Should expect a performance that if you are familiar with asset classing asset class pricing models, So if you buy a large value stock, you're probably going to get the returns of a large value index, but with a lot more volatility because you own one stock instead of maybe two hundred, So you could have what's called tracking variants around that of five or even ten percent. But the more stocks you want, the closer you're going to get to that index, So why bother. You're better off just

owning the index at very low costs. You don't have to spend any time doing it. Your life will probably be a lot better, and you know, because you'll spend more time with your wife and your kids, enjoying a nice round of golf, for a walk in the park, or do what I do playing with my grandkids. Get a lot more pleasure out of that than trying to pick stocks at time the market.

Speaker 1

What about emotional biases? How do they affect people who think they could go out and pick the winning stocks versus simply owning a broad index.

Speaker 2

Yeah, there's certainly that emotional biases are part of the reason people think they're going to outperform their Research shows, for example, that you were human beings and we tend to be over optimistic, over confident in our skills, so that ninety percent of the people think they're better than average regardless of the endeavor, whether it's whether you're a better than average driver, a better than average lover, or a better than average stock picker, So you think you're

likely to outperform.

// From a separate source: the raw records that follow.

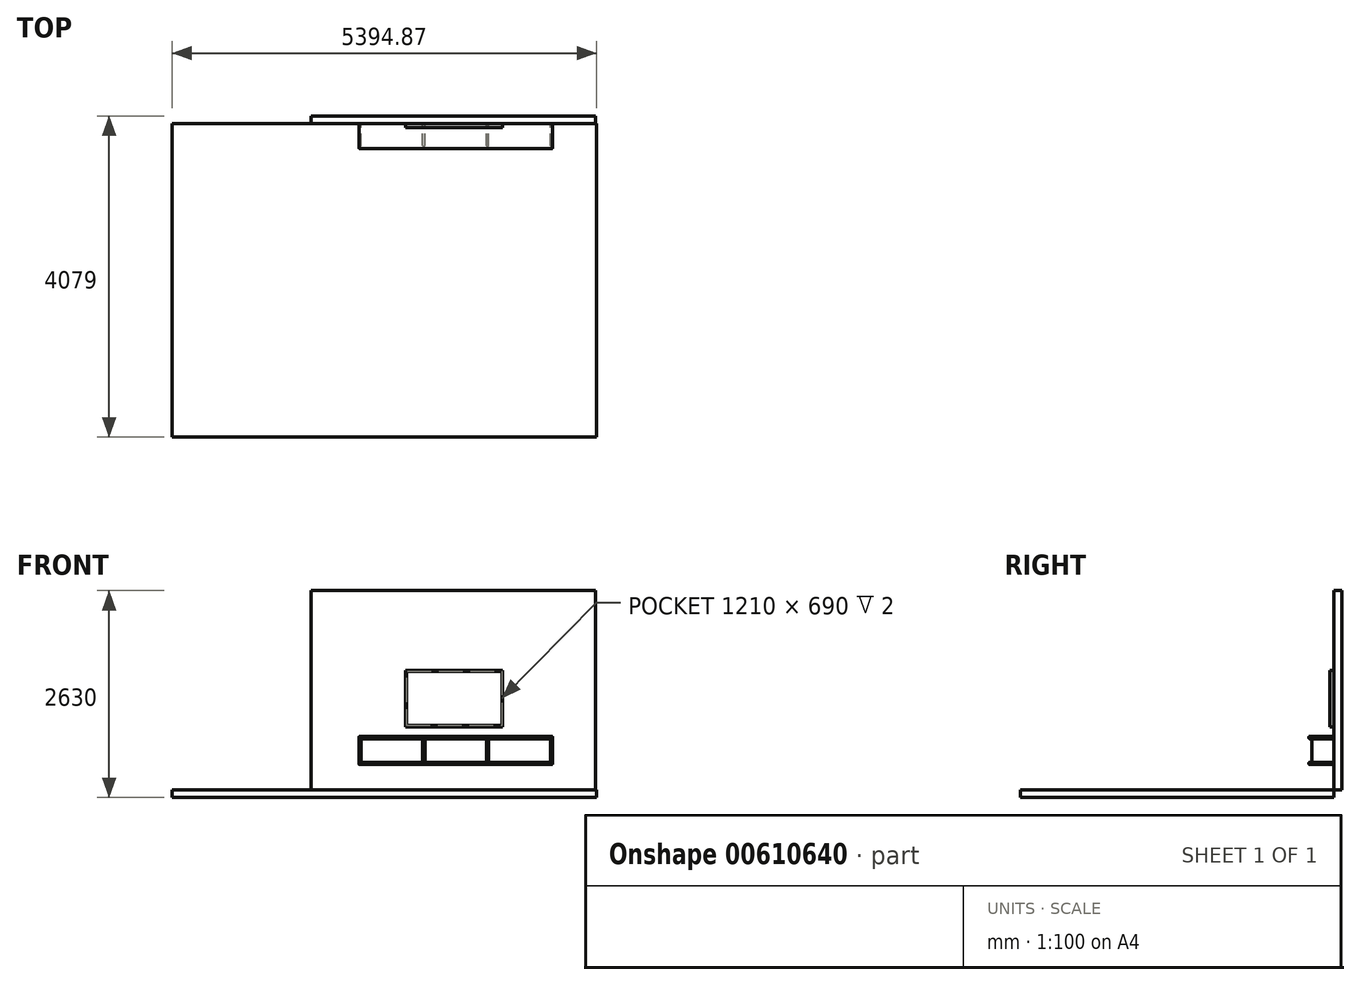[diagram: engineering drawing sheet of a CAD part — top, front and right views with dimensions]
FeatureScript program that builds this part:
annotation { "Feature Type Name" : "Feature", "Feature Type Description" : "" }
export const myFeature = defineFeature(function(context is Context, id is Id, definition is map)
    precondition{}
    {
        {
            var Q0;
            Q0=qCreatedBy(makeId("Front.planeOp"),FACE);
            var sketch = newSketch(context, id + "F0", { "sketchPlane" : qUnion([Q0])});
            skLineSegment(sketch, "E0.bottom", {"start": v(-1805, 0) * mm, "end": v(1805, 0) * mm});
            skLineSegment(sketch, "E0.top", {"start": v(-1805, 2530) * mm, "end": v(1805, 2530) * mm});
            skLineSegment(sketch, "E0.left", {"start": v(-1805, 0) * mm, "end": v(-1805, 2530) * mm});
            skLineSegment(sketch, "E0.right", {"start": v(1805, 0) * mm, "end": v(1805, 2530) * mm});
            skPoint(sketch, "E1", {"position": v(0, 0) * mm});
            skSolve(sketch);
        }
        {
            var Q0;
            Q0=makeQuery(id+"F0.imprint","IMPRINT",FACE,{"disambiguationData":[TD([[makeQuery(id+"F0.imprint","IMPRINT",EDGE,{"derivedFrom":sQuery(id+"F0.wireOp",EDGE,"E0.bottom")}),1.0]])]});
            extrude(context, id + "F1", {"entities" : qUnion([Q0]), "oppositeDirection" : true, "depth" : 100 * mm, "offsetDistance" : 25 * mm});
        }
        {
            var Q0;
            Q0=qCreatedBy(makeId("Top.planeOp"),FACE);
            var sketch = newSketch(context, id + "F2", { "sketchPlane" : qUnion([Q0])});
            skLineSegment(sketch, "E2.bottom", {"start": v(1820.18, 0) * mm, "end": v(-3574.69, 0) * mm});
            skLineSegment(sketch, "E2.top", {"start": v(1820.18, -3979) * mm, "end": v(-3574.69, -3979) * mm});
            skLineSegment(sketch, "E2.left", {"start": v(1820.18, 0) * mm, "end": v(1820.18, -3979) * mm});
            skLineSegment(sketch, "E2.right", {"start": v(-3574.69, 0) * mm, "end": v(-3574.69, -3979) * mm});
            skSolve(sketch);
        }
        {
            var Q0;
            Q0=qSketchRegion(id+"F2",true);
            extrude(context, id + "F3", {"entities" : qUnion([Q0]), "operationType" : NewBodyOperationType.ADD, "oppositeDirection" : true, "depth" : 100 * mm, "offsetDistance" : 25 * mm});
        }
        {
            var Q0;
            Q0=makeQuery(id+"F1.opExtrude","CAP_FACE",FACE,{"disambiguationData":[OSD([sQuery(id+"F0.wireOp",EDGE,"E0.bottom"),sQuery(id+"F0.wireOp",EDGE,"E0.top"),sQuery(id+"F0.wireOp",EDGE,"E0.left"),sQuery(id+"F0.wireOp",EDGE,"E0.right")])],"isStart":true});
            var sketch = newSketch(context, id + "F4", { "sketchPlane" : qUnion([Q0])});
            skLineSegment(sketch, "E3.bottom", {"start": v(625, 800) * mm, "end": v(-605, 800) * mm});
            skLineSegment(sketch, "E3.top", {"start": v(625, 1515) * mm, "end": v(-605, 1515) * mm});
            skLineSegment(sketch, "E3.left", {"start": v(625, 800) * mm, "end": v(625, 1515) * mm});
            skLineSegment(sketch, "E3.right", {"start": v(-605, 800) * mm, "end": v(-605, 1515) * mm});
            skPoint(sketch, "E3.middle", {"position": v(10, 1157.5) * mm});
            skSolve(sketch);
        }
        {
            var Q0;
            Q0=qSketchRegion(id+"F4",true);
            extrude(context, id + "F5", {"entities" : qUnion([Q0]), "depth" : 50 * mm, "offsetDistance" : 25 * mm});
        }
        {
            var Q0;
            Q0=makeQuery(id+"F5.opExtrude","CAP_FACE",FACE,{"disambiguationData":[OSD([sQuery(id+"F4.wireOp",EDGE,"E3.bottom"),sQuery(id+"F4.wireOp",EDGE,"E3.top"),sQuery(id+"F4.wireOp",EDGE,"E3.left"),sQuery(id+"F4.wireOp",EDGE,"E3.right")])],"isStart":false});
            var sketch = newSketch(context, id + "F6", { "sketchPlane" : qUnion([Q0])});
            skLineSegment(sketch, "E4.bottom", {"start": v(-595, 1505) * mm, "end": v(615, 1505) * mm});
            skLineSegment(sketch, "E4.top", {"start": v(-595, 815) * mm, "end": v(615, 815) * mm});
            skLineSegment(sketch, "E4.left", {"start": v(-595, 1505) * mm, "end": v(-595, 815) * mm});
            skLineSegment(sketch, "E4.right", {"start": v(615, 1505) * mm, "end": v(615, 815) * mm});
            skSolve(sketch);
        }
        {
            var Q0;
            Q0=qSketchRegion(id+"F6",true);
            extrude(context, id + "F7", {"entities" : qUnion([Q0]), "operationType" : NewBodyOperationType.REMOVE, "oppositeDirection" : true, "depth" : 2 * mm, "offsetDistance" : 25 * mm});
        }
        {
            var Q0;
            Q0=makeQuery(id+"F1.opExtrude","CAP_FACE",FACE,{"disambiguationData":[OSD([sQuery(id+"F0.wireOp",EDGE,"E0.bottom"),sQuery(id+"F0.wireOp",EDGE,"E0.top"),sQuery(id+"F0.wireOp",EDGE,"E0.left"),sQuery(id+"F0.wireOp",EDGE,"E0.right")])],"isStart":true});
            var sketch = newSketch(context, id + "F8", { "sketchPlane" : qUnion([Q0])});
            skLineSegment(sketch, "E5.bottom", {"start": v(-1200.26, 676) * mm, "end": v(1259.74, 676) * mm});
            skLineSegment(sketch, "E5.top", {"start": v(-1200.26, 648) * mm, "end": v(1259.74, 648) * mm});
            skLineSegment(sketch, "E5.left", {"start": v(-1200.26, 676) * mm, "end": v(-1200.26, 648) * mm});
            skLineSegment(sketch, "E5.right", {"start": v(1259.74, 676) * mm, "end": v(1259.74, 648) * mm});
            skLineSegment(sketch, "E6.bottom", {"start": v(-1200.26, 348) * mm, "end": v(1259.74, 348) * mm});
            skLineSegment(sketch, "E6.top", {"start": v(-1200.26, 320) * mm, "end": v(1259.74, 320) * mm});
            skLineSegment(sketch, "E6.left", {"start": v(-1200.26, 348) * mm, "end": v(-1200.26, 320) * mm});
            skLineSegment(sketch, "E6.right", {"start": v(1259.74, 348) * mm, "end": v(1259.74, 320) * mm});
            skSolve(sketch);
        }
        {
            var Q0;
            Q0=qSketchRegion(id+"F8",true);
            extrude(context, id + "F9", {"entities" : qUnion([Q0]), "depth" : 315 * mm, "offsetDistance" : 25 * mm});
        }
        {
            var Q0;
            Q0=makeQuery(id+"F1.opExtrude","CAP_FACE",FACE,{"disambiguationData":[OSD([sQuery(id+"F0.wireOp",EDGE,"E0.bottom"),sQuery(id+"F0.wireOp",EDGE,"E0.top"),sQuery(id+"F0.wireOp",EDGE,"E0.left"),sQuery(id+"F0.wireOp",EDGE,"E0.right")])],"isStart":true});
            var sketch = newSketch(context, id + "F10", { "sketchPlane" : qUnion([Q0])});
            skLineSegment(sketch, "E7.bottom", {"start": v(-1200.26, 348) * mm, "end": v(-1172.26, 348) * mm});
            skLineSegment(sketch, "E7.top", {"start": v(-1200.26, 648) * mm, "end": v(-1172.26, 648) * mm});
            skLineSegment(sketch, "E7.left", {"start": v(-1200.26, 348) * mm, "end": v(-1200.26, 648) * mm});
            skLineSegment(sketch, "E7.right", {"start": v(-1172.26, 348) * mm, "end": v(-1172.26, 648) * mm});
            skLineSegment(sketch, "E8.bottom", {"start": v(1231.74, 348) * mm, "end": v(1259.74, 348) * mm});
            skLineSegment(sketch, "E8.top", {"start": v(1231.74, 648) * mm, "end": v(1259.74, 648) * mm});
            skLineSegment(sketch, "E8.left", {"start": v(1231.74, 348) * mm, "end": v(1231.74, 648) * mm});
            skLineSegment(sketch, "E8.right", {"start": v(1259.74, 348) * mm, "end": v(1259.74, 648) * mm});
            skLineSegment(sketch, "E9.bottom", {"start": v(-389.59, 348) * mm, "end": v(-361.59, 348) * mm});
            skLineSegment(sketch, "E9.top", {"start": v(-389.59, 648) * mm, "end": v(-361.59, 648) * mm});
            skLineSegment(sketch, "E9.left", {"start": v(-389.59, 348) * mm, "end": v(-389.59, 648) * mm});
            skLineSegment(sketch, "E9.right", {"start": v(-361.59, 348) * mm, "end": v(-361.59, 648) * mm});
            skLineSegment(sketch, "E10.bottom", {"start": v(421.08, 648) * mm, "end": v(449.08, 648) * mm});
            skLineSegment(sketch, "E10.top", {"start": v(421.08, 348) * mm, "end": v(449.08, 348) * mm});
            skLineSegment(sketch, "E10.left", {"start": v(421.08, 648) * mm, "end": v(421.08, 348) * mm});
            skLineSegment(sketch, "E10.right", {"start": v(449.08, 648) * mm, "end": v(449.08, 348) * mm});
            skSolve(sketch);
        }
        {
            var Q0;
            Q0=qSketchRegion(id+"F10",true);
            extrude(context, id + "F11", {"entities" : qUnion([Q0]), "depth" : 280 * mm, "offsetDistance" : 25 * mm});
        }
        {
            var Q0;
            Q0=makeQuery(id+"F9.opExtrude","CAP_EDGE",EDGE,{"disambiguationData":[OSD([sQuery(id+"F8.wireOp",EDGE,"E5.left")])],"isStart":false});
            var Q1;
            Q1=makeQuery(id+"F9.opExtrude","SWEPT_EDGE",EDGE,{"disambiguationData":[OSD([sQuery(id+"F8.wireOp",EDGE,"E5.bottom"),sQuery(id+"F8.wireOp",EDGE,"E5.left")])]});
            var Q2;
            Q2=makeQuery(id+"F9.opExtrude","SWEPT_EDGE",EDGE,{"disambiguationData":[OSD([sQuery(id+"F8.wireOp",EDGE,"E5.top"),sQuery(id+"F8.wireOp",EDGE,"E5.left")])]});
            var Q3;
            Q3=makeQuery(id+"F9.opExtrude","CAP_EDGE",EDGE,{"disambiguationData":[OSD([sQuery(id+"F8.wireOp",EDGE,"E5.top")])],"isStart":false});
            var Q4;
            Q4=makeQuery(id+"F9.opExtrude","CAP_EDGE",EDGE,{"disambiguationData":[OSD([sQuery(id+"F8.wireOp",EDGE,"E5.bottom")])],"isStart":false});
            var Q5;
            Q5=makeQuery(id+"F9.opExtrude","SWEPT_EDGE",EDGE,{"disambiguationData":[OSD([sQuery(id+"F8.wireOp",EDGE,"E6.bottom"),sQuery(id+"F8.wireOp",EDGE,"E6.left")])]});
            var Q6;
            Q6=makeQuery(id+"F9.opExtrude","SWEPT_EDGE",EDGE,{"disambiguationData":[OSD([sQuery(id+"F8.wireOp",EDGE,"E6.top"),sQuery(id+"F8.wireOp",EDGE,"E6.left")])]});
            var Q7;
            Q7=makeQuery(id+"F9.opExtrude","CAP_EDGE",EDGE,{"disambiguationData":[OSD([sQuery(id+"F8.wireOp",EDGE,"E6.left")])],"isStart":false});
            var Q8;
            Q8=makeQuery(id+"F9.opExtrude","CAP_EDGE",EDGE,{"disambiguationData":[OSD([sQuery(id+"F8.wireOp",EDGE,"E6.top")])],"isStart":false});
            var Q9;
            Q9=makeQuery(id+"F9.opExtrude","SWEPT_EDGE",EDGE,{"disambiguationData":[OSD([sQuery(id+"F8.wireOp",EDGE,"E5.bottom"),sQuery(id+"F8.wireOp",EDGE,"E5.right")])]});
            var Q10;
            Q10=makeQuery(id+"F9.opExtrude","CAP_EDGE",EDGE,{"disambiguationData":[OSD([sQuery(id+"F8.wireOp",EDGE,"E6.right")])],"isStart":false});
            var Q11;
            Q11=makeQuery(id+"F9.opExtrude","SWEPT_EDGE",EDGE,{"disambiguationData":[OSD([sQuery(id+"F8.wireOp",EDGE,"E6.top"),sQuery(id+"F8.wireOp",EDGE,"E6.right")])]});
            var Q12;
            Q12=makeQuery(id+"F9.opExtrude","SWEPT_EDGE",EDGE,{"disambiguationData":[OSD([sQuery(id+"F8.wireOp",EDGE,"E6.bottom"),sQuery(id+"F8.wireOp",EDGE,"E6.right")])]});
            var Q13;
            Q13=makeQuery(id+"F9.opExtrude","SWEPT_EDGE",EDGE,{"disambiguationData":[OSD([sQuery(id+"F8.wireOp",EDGE,"E5.top"),sQuery(id+"F8.wireOp",EDGE,"E5.right")])]});
            var Q14;
            Q14=makeQuery(id+"F9.opExtrude","CAP_EDGE",EDGE,{"disambiguationData":[OSD([sQuery(id+"F8.wireOp",EDGE,"E5.right")])],"isStart":false});
            var Q15;
            Q15=makeQuery(id+"F9.opExtrude","CAP_EDGE",EDGE,{"disambiguationData":[OSD([sQuery(id+"F8.wireOp",EDGE,"E6.bottom")])],"isStart":false});
            fillet(context, id + "F12", {"entities" : qUnion([Q0, Q1, Q2, Q3, Q4, Q5, Q6, Q7, Q8, Q9, Q10, Q11, Q12, Q13, Q14, Q15]), "radius" : 5 * mm, "tangentPropagation" : true, "allowEdgeOverflow" : false});
        }
        {
            var Q0;
            Q0=makeQuery(id+"F11.opExtrude","CAP_EDGE",EDGE,{"disambiguationData":[OSD([sQuery(id+"F10.wireOp",EDGE,"E7.left")])],"isStart":false});
            var Q1;
            Q1=makeQuery(id+"F11.opExtrude","CAP_EDGE",EDGE,{"disambiguationData":[OSD([sQuery(id+"F10.wireOp",EDGE,"E9.left")])],"isStart":false});
            var Q2;
            Q2=makeQuery(id+"F11.opExtrude","CAP_EDGE",EDGE,{"disambiguationData":[OSD([sQuery(id+"F10.wireOp",EDGE,"E8.left")])],"isStart":false});
            var Q3;
            Q3=makeQuery(id+"F11.opExtrude","CAP_EDGE",EDGE,{"disambiguationData":[OSD([sQuery(id+"F10.wireOp",EDGE,"E7.right")])],"isStart":false});
            var Q4;
            Q4=makeQuery(id+"F11.opExtrude","CAP_EDGE",EDGE,{"disambiguationData":[OSD([sQuery(id+"F10.wireOp",EDGE,"E9.right")])],"isStart":false});
            var Q5;
            Q5=makeQuery(id+"F11.opExtrude","CAP_EDGE",EDGE,{"disambiguationData":[OSD([sQuery(id+"F10.wireOp",EDGE,"E8.right")])],"isStart":false});
            var Q6;
            Q6=makeQuery(id+"F11.opExtrude","CAP_EDGE",EDGE,{"disambiguationData":[OSD([sQuery(id+"F10.wireOp",EDGE,"E10.left")])],"isStart":false});
            var Q7;
            Q7=makeQuery(id+"F11.opExtrude","CAP_EDGE",EDGE,{"disambiguationData":[OSD([sQuery(id+"F10.wireOp",EDGE,"E10.right")])],"isStart":false});
            fillet(context, id + "F13", {"entities" : qUnion([Q0, Q1, Q2, Q3, Q4, Q5, Q6, Q7]), "radius" : 5 * mm, "tangentPropagation" : true, "allowEdgeOverflow" : false});
        }
    });
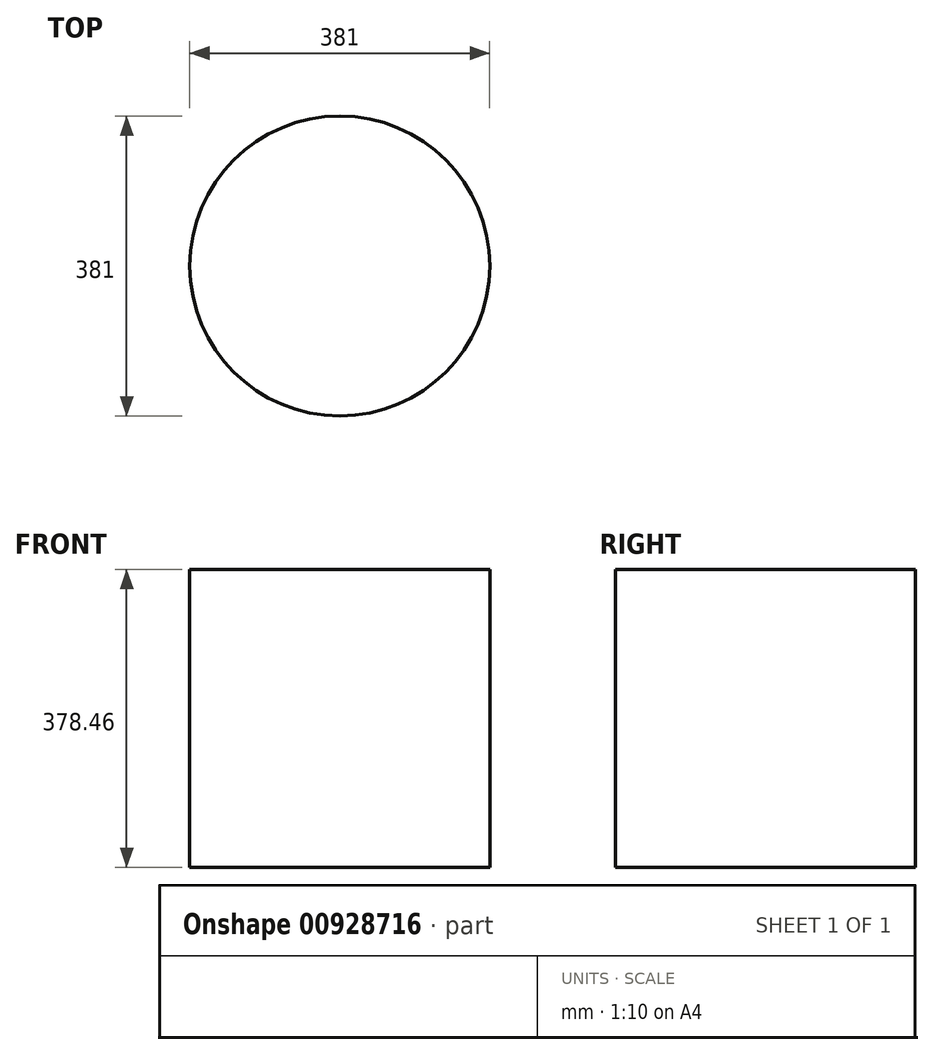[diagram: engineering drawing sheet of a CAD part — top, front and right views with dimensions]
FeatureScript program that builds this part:
annotation { "Feature Type Name" : "Feature", "Feature Type Description" : "" }
export const myFeature = defineFeature(function(context is Context, id is Id, definition is map)
    precondition{}
    {
        {
            var Q0;
            Q0=qCreatedBy(makeId("Top.planeOp"),FACE);
            var sketch = newSketch(context, id + "F0", { "sketchPlane" : qUnion([Q0])});
            skCircle(sketch, "E0", {"center": v(-52.15, 52.4) * mm, "radius": 190.5 * mm});
            skSolve(sketch);
        }
        {
            var Q0;
            Q0=makeQuery(id+"F0.imprint","IMPRINT",FACE,{"disambiguationData":[TD([[makeQuery(id+"F0.imprint","IMPRINT",EDGE,{"derivedFrom":sQuery(id+"F0.wireOp",EDGE,"E0")}),1.0]])]});
            extrude(context, id + "F1", {"entities" : qUnion([Q0]), "depth" : 378.46 * mm, "offsetDistance" : 25.4 * mm});
        }
        {
            var Q0;
            Q0=makeQuery(id+"F1.opExtrude","CAP_FACE",FACE,{"disambiguationData":[OSD([sQuery(id+"F0.wireOp",EDGE,"E0")])],"isStart":false});
            var sketch = newSketch(context, id + "F2", { "sketchPlane" : qUnion([Q0])});
            skLineSegment(sketch, "E1", {"start": v(0, 99.67) * mm, "end": v(-135.52, 127.4) * mm});
            skLineSegment(sketch, "E2", {"start": v(-135.52, 127.4) * mm, "end": v(-135.52, 58.76) * mm});
            skLineSegment(sketch, "E3", {"start": v(-135.52, 58.76) * mm, "end": v(0, 99.67) * mm});
            skSolve(sketch);
        }
    });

In fact, studies have shown people were asked did you outperform and by how much? The people who thought they actually outperformed actually even lots money in the years not only did they not outperform, So selective memory creates a problem as well.

Speaker 1

Amazing. One of the things I've heard people talk about is setting up a small what I've heard described as cowboy account where they can throw caution to the winds. They take less than five percent of their liquid assets, and that's as much as they're willing to risk and allows them to scratch that itch of either stock picking or whatever it is. What are your thoughts on that sort of approach.

Speaker 2

Taking five percent of a portfolio is not likely to cause your great harm. And if you don't do a lot of trading, and you'd build a little bit of diversified you're probably going to get something like market returns in a few follow the research as presenting my books, you can avoid those lottery stocks, improving your odds, you know. But my question to you is if you need to get enjoyment out of stock picking to have a good life, I suggest you might want to get another life.

Speaker 1

Now.

Speaker 2

I say that with tongue in cheek, because people like to go to the racetrack and you know, go to the casinos. There's nothing wrong with that, but if that's what you really need to enjoy your life, you might want to think about where your values are. Again, I say that with tongue in cheek.

Speaker 1

So to wrap up. Investors who think they can become winning stock pickers face long odds. Most of the stocks that are out there will underperform the index and certainly not be a source of outperformance. The odds are that they're going to add risk and volatility while spending a lot of time and effort to pick stocks, and the key takeaway is they're going to underperform a broad index anyway.

That's what they need to understand. If you want to set up a cowboy account with a tiny percentage in play with it, knock yourself out, have some fun, just recognize that's all it is, and your real money should be locked away in working over the long haul for you. I'm Barry Ridholts and this is Bloomberg's at the Money.

Speaker 2

Because I'm a grinner, I'm a lover, and I'm a sinner.